## Exercise goal
Please give the lines in the entries below as a JSON list of strings, one string per line and no blank lines. Begin at the line that has "complex formulas, macros, regular" and stop after the line that has "work faster and".

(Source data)
################

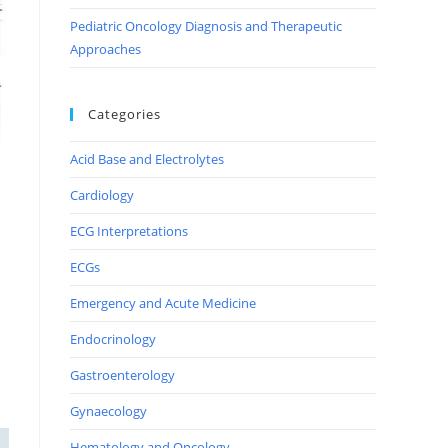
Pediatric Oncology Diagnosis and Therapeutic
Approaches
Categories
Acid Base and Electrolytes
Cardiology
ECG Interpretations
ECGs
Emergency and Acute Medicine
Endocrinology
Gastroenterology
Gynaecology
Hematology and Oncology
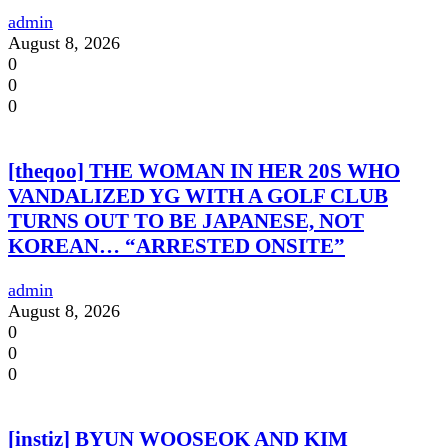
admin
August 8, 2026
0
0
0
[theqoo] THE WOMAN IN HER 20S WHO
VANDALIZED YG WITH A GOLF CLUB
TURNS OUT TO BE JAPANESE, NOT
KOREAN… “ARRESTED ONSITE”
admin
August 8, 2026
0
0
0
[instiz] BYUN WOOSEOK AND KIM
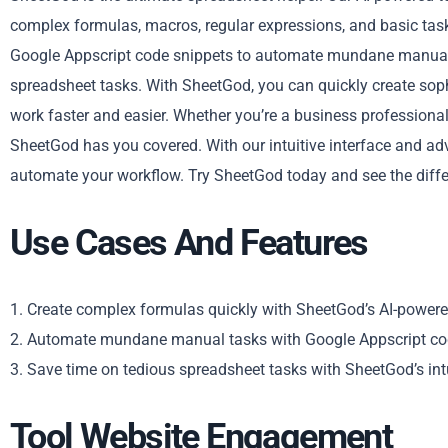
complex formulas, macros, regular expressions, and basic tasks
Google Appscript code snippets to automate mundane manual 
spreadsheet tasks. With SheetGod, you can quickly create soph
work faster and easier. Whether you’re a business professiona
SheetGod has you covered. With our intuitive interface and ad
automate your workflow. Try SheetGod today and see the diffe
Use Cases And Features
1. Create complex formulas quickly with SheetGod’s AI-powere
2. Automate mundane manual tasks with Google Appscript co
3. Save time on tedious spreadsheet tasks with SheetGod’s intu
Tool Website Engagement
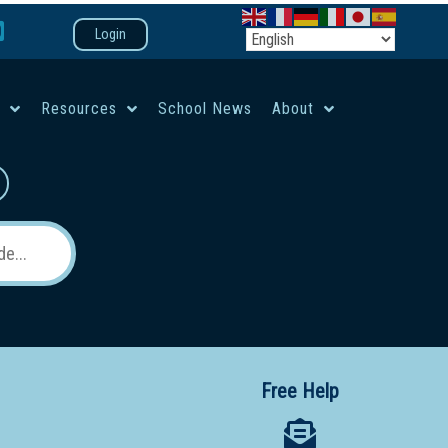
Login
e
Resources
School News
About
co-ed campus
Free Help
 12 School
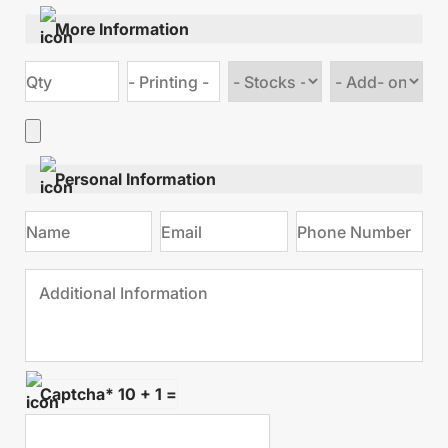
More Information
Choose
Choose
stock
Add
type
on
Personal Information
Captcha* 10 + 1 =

################

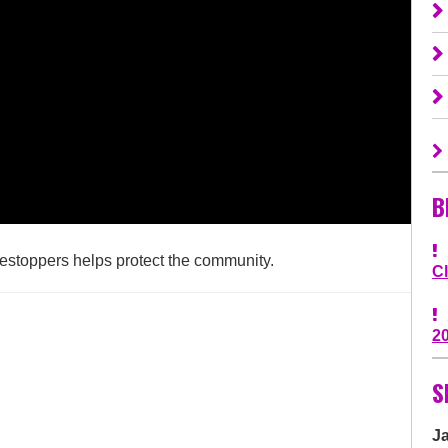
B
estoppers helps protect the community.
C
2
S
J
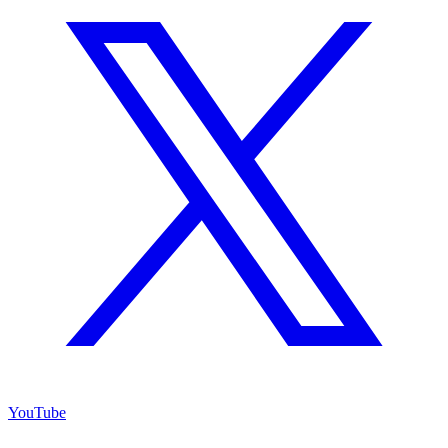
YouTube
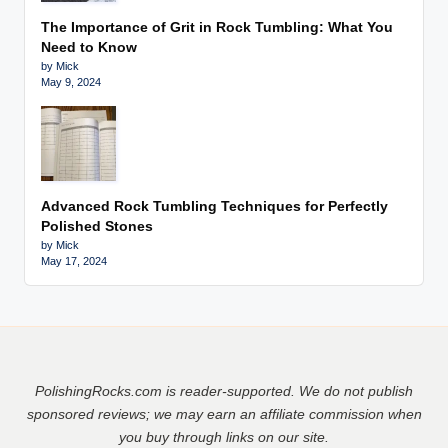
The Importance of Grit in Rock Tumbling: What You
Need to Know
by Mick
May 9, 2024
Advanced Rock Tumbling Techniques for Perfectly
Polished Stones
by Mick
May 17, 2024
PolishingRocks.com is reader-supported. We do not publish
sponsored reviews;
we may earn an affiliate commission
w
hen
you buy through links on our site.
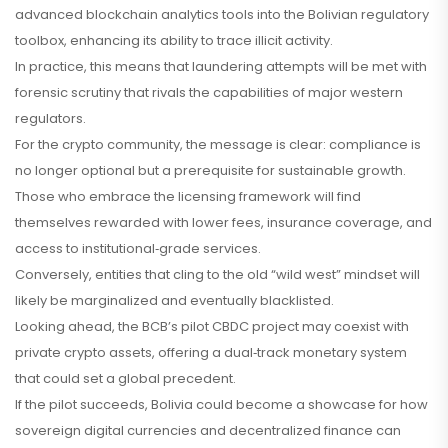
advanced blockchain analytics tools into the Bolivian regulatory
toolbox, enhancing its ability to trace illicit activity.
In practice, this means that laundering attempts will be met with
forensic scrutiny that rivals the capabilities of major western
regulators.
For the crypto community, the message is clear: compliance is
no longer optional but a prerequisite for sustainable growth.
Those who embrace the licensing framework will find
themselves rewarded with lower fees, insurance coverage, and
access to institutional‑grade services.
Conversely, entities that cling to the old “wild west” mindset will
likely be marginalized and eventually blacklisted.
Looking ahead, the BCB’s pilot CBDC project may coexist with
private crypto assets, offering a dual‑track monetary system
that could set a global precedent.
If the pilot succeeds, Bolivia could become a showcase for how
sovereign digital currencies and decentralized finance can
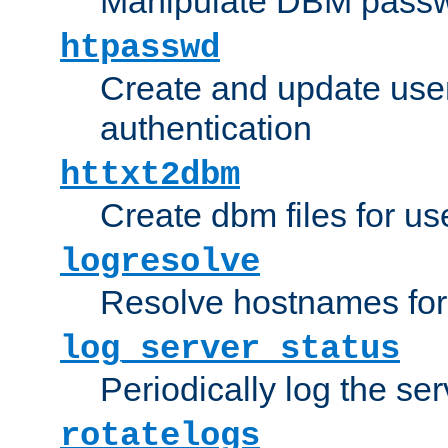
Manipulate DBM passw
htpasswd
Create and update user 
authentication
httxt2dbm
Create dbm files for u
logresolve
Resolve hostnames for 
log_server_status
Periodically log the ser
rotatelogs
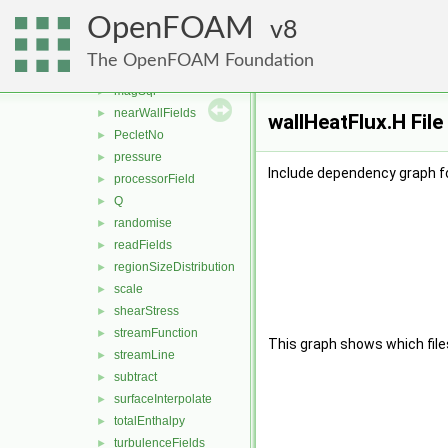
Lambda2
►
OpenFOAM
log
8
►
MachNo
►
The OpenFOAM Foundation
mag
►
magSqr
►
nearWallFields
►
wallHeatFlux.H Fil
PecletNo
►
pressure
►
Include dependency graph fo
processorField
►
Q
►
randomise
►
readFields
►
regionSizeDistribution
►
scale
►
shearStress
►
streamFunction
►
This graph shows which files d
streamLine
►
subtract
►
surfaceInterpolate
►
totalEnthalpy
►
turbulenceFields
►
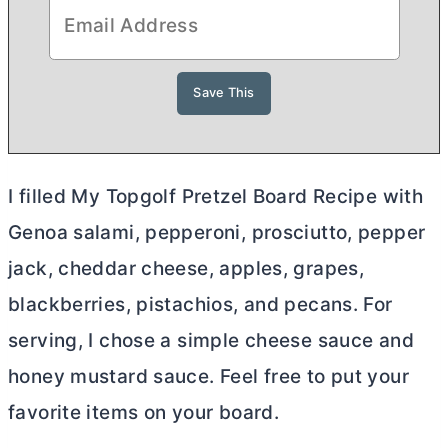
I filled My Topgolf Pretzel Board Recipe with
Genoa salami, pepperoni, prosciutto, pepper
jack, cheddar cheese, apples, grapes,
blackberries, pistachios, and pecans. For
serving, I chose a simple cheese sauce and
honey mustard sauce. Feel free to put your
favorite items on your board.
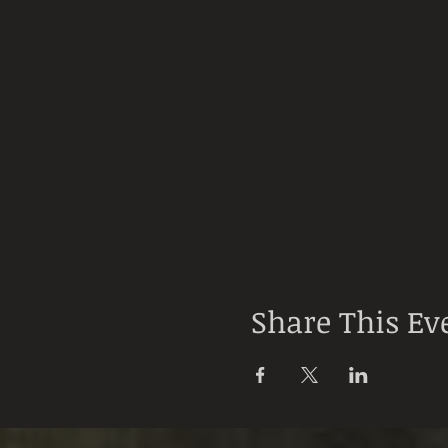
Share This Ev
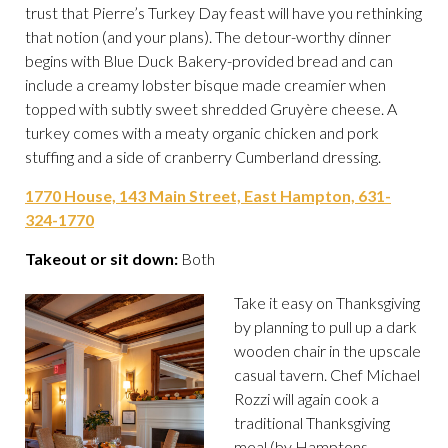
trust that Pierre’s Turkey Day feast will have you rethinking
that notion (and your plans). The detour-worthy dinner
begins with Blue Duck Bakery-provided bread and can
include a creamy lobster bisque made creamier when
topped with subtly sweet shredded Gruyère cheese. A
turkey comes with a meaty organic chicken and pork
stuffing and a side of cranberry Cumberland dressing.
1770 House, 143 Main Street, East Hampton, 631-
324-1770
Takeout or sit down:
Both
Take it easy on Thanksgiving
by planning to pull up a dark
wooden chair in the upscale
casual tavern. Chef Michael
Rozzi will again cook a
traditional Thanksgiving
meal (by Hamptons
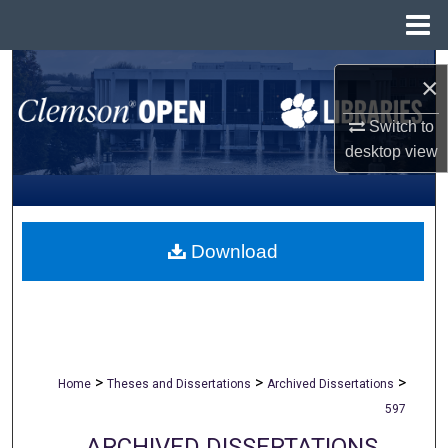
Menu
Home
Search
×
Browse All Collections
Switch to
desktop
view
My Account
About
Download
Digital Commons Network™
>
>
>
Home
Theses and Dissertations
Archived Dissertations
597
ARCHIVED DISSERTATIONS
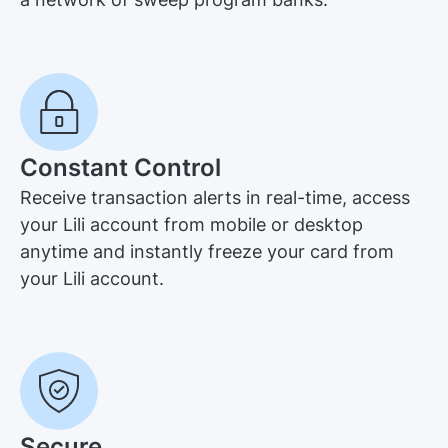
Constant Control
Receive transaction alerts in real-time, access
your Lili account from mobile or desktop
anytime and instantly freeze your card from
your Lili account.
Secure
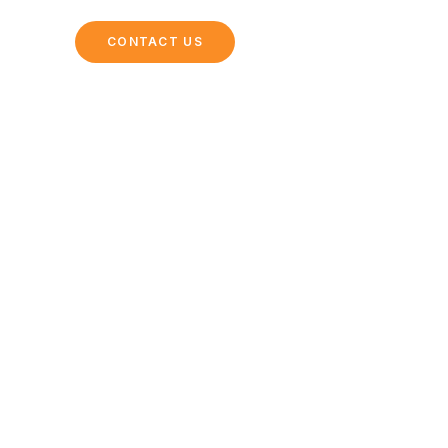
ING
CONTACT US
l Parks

################

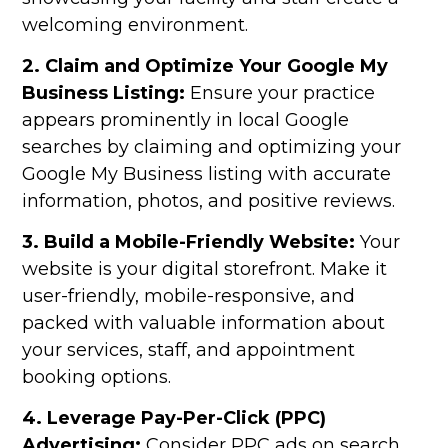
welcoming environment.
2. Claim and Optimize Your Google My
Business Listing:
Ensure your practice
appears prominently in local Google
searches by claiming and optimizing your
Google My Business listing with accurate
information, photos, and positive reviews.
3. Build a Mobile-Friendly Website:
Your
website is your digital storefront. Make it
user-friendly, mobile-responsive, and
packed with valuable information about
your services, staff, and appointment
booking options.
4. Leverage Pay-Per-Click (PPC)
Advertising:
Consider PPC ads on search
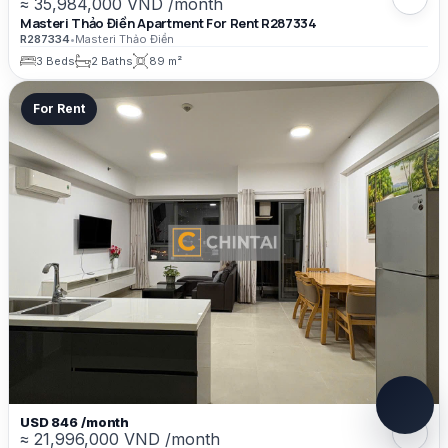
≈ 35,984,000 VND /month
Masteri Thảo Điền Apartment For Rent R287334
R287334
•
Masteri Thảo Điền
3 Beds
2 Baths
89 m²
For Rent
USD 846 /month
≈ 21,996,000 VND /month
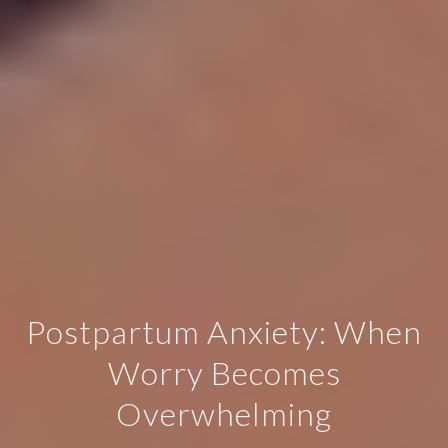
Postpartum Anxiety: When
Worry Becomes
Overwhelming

################

## Output below
[
  "complex formulas, macros, regular expressions, and basic tasks",
  "Google Appscript code snippets to automate mundane manual ",
  "spreadsheet tasks. With SheetGod, you can quickly create soph",
  "work faster and easier. Whether you’re a business professiona"
]